А Пушкин до сих пор стреляется с Дантесом. А Лермонтов с Мартыновым. С переменным успехом. Каждый раз один бережно несет другого в лазарет и нежно отпаивает бульоном, пока не заживут раны. Они жмут друг другу руки. А потом месяца через два кому-то снова попадает вожжа под хвост, и все начинается сначала. Но у них это тоже пройдет, и они помирятся. В конечном итоге в покое все заканчивается одинаково, каждый находит свою Наташу или Брунгильду. И строит домик. А потом, такой как ты, идет к соседу-викингу и говорит ему:
– Олаф! У нас в это раз удались огурцы. Эти – свежие, а эти – соленые.
Олаф пробует соленый.
– Непривычно, но вкусно. Гретта! – кричит он, – Принеси угостить соседа медом.
Я ехал в метро. Не знаю, сколько лет я так ездил, и мое сердце разрывалось от ужаса, но в какой-то момент насмешливый голос сказал мне:
– Если хочешь, можешь выйти из сизой дымки.
Я мгновенно согласился.
Мне предложили действительно заниматься марками, но почему-то интерес к ним у меня уже пропал.
Я искал свою женщину. Нужно понять, что в покое все не так просто. Это нагромождение разных миров. Но я ее нашел. И стоял перед ней на коленях и умолял о прощении. Я четыре раза дрался из-за нее на дуэли. И мне нечем похвастаться. Я победил только раз. А все раны – это действительно очень больно. Один, к примеру, предложил мне сразиться на мечах, и я сдуру согласился. А что я знаю о мечах? Он отрубил мне руку.

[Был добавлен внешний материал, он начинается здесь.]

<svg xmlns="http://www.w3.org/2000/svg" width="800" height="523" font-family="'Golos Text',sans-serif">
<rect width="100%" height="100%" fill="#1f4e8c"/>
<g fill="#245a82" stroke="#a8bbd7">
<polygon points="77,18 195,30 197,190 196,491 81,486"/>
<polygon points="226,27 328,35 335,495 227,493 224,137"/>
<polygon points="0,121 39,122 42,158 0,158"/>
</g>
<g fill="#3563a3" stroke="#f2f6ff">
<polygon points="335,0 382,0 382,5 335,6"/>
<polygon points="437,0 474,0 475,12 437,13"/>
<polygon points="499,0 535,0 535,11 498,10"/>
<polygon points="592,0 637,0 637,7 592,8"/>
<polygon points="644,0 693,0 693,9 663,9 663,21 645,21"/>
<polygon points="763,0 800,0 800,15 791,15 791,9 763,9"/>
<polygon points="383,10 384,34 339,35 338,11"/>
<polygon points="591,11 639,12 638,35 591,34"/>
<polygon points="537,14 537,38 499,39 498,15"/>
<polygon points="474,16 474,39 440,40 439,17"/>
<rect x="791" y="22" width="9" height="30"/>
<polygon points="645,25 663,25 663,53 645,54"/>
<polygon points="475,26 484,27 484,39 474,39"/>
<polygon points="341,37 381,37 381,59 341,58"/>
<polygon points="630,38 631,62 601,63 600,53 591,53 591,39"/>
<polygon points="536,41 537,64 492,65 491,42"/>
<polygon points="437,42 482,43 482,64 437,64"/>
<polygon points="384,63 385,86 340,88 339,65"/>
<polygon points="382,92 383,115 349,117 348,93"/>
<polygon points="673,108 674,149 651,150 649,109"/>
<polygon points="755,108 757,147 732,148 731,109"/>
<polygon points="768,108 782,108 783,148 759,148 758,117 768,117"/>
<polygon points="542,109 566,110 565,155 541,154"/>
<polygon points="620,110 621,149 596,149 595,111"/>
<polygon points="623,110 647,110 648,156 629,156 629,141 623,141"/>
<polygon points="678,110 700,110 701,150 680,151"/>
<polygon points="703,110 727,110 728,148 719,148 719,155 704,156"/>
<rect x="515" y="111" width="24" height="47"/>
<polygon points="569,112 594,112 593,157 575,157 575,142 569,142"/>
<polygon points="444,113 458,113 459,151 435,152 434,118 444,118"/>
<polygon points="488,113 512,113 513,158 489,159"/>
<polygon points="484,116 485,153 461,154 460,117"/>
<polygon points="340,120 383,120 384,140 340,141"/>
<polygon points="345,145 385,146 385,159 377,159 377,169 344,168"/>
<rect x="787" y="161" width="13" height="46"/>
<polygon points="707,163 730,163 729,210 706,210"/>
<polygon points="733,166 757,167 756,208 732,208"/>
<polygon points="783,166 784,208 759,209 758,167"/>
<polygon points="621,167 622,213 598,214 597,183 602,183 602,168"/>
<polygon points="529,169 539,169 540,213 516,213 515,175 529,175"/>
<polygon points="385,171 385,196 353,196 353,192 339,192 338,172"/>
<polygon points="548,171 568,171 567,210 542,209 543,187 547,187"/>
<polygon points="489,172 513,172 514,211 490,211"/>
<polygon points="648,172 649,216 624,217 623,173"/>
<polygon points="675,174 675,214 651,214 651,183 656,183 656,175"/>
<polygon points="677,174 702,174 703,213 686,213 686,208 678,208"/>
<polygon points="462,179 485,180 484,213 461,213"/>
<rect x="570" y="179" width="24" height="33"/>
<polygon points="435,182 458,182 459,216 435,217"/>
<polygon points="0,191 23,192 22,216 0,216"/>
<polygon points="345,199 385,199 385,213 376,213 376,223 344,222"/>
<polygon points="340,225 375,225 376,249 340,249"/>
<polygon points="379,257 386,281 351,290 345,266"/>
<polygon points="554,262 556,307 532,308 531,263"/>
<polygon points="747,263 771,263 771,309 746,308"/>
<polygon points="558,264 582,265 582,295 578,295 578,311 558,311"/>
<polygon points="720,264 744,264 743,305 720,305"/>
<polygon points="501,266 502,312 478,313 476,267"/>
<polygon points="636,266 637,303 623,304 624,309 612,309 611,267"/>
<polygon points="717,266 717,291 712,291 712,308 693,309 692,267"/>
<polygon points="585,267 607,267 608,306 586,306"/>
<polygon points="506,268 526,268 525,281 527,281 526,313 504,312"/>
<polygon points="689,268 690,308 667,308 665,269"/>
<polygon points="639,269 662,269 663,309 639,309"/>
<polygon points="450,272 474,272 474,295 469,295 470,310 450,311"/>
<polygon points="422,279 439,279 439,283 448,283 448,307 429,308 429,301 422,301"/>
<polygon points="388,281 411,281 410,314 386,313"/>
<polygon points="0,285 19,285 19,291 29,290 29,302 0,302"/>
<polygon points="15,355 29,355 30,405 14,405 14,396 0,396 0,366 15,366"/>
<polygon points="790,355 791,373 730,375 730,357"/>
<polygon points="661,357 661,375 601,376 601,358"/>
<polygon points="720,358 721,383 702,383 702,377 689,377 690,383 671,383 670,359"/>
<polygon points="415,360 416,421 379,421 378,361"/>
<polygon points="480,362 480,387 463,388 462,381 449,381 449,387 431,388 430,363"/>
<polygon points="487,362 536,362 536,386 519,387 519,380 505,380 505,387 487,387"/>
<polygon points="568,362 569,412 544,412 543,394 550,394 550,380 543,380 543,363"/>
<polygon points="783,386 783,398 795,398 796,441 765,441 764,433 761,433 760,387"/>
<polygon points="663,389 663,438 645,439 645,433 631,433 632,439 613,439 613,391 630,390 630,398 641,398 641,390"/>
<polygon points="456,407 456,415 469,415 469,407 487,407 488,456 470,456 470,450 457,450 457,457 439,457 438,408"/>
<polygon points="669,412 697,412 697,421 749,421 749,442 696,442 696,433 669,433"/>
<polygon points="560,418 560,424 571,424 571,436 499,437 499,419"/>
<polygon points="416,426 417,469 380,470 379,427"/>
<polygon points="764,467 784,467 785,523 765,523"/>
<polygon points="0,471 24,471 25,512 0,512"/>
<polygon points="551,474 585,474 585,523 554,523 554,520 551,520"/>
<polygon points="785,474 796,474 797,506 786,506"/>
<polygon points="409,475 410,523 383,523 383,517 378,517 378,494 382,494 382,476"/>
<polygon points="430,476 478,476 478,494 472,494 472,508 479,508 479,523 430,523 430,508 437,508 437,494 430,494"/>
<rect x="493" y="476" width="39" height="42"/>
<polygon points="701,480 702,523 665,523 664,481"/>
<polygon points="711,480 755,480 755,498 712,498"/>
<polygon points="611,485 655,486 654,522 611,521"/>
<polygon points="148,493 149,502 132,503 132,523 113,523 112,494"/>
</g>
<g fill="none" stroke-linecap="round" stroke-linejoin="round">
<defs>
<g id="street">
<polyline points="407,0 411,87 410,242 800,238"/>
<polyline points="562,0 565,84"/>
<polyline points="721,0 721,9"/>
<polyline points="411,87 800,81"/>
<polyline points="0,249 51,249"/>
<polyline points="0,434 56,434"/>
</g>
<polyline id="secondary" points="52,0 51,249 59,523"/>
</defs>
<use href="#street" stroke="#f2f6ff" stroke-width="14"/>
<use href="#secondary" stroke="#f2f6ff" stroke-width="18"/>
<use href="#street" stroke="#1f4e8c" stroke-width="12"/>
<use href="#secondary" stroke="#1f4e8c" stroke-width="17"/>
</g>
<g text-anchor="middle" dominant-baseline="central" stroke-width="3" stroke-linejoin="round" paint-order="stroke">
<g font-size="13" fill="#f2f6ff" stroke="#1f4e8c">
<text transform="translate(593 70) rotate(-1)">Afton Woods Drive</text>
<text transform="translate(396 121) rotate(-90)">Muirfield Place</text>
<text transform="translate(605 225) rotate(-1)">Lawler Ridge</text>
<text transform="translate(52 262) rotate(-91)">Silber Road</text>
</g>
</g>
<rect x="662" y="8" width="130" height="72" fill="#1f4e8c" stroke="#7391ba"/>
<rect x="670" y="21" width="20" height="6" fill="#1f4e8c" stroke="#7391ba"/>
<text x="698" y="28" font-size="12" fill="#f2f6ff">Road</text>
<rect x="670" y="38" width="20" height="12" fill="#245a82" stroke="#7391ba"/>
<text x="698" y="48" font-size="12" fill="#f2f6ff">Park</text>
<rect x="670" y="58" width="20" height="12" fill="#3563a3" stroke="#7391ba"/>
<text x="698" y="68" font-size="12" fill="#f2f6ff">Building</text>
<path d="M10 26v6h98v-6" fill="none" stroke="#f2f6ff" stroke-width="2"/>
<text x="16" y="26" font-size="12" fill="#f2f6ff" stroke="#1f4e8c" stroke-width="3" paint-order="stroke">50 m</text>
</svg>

Умереть я не мог, и рука приросла, но боль была ужасной.
Не знаю, почему это произошло, но женщина выбрала меня. Я ее заслужил.
И построил себе домик. Как это не кажется смешным, моим соседом оказался викинг. Он тоже построил себе какую-то халупу.
Он выглядел страшно. Это был викинг из тех, которых боялись больше всех. Не помню точно, как это называется, кажется, «берсеркер», то есть кто сражается без доспехов, белорубашечник.
Наши жены дружат, а мы вместе пьем пиво.
Мы обрели покой.
* * *
Александр Режабек (1957–2013) – родом из Челябинска. Юность провел в Москве, где окончил среднюю школу с углубленным изучением английского языка, затем – Второй медицинский институт им. Пирогова. Работал в инфекционной больнице, защитил кандидатскую диссертацию на тему «Динамика тромбоксана А₂ и простациклина и их связь с факторами клеточного и гуморального иммунитета у больных менингококковой инфекцией».
С 1990 года жил в Израиле, где подтвердил статус врача высшей квалификации и более пятнадцати лет практиковал в одной из крупнейших клиник страны. Соавтор американского патента по кардиологии.
Сын известной советской и российской писательницы Галины Щербаковой («Вам и не снилось»). В Израиле живут трое его взрослых сыновей.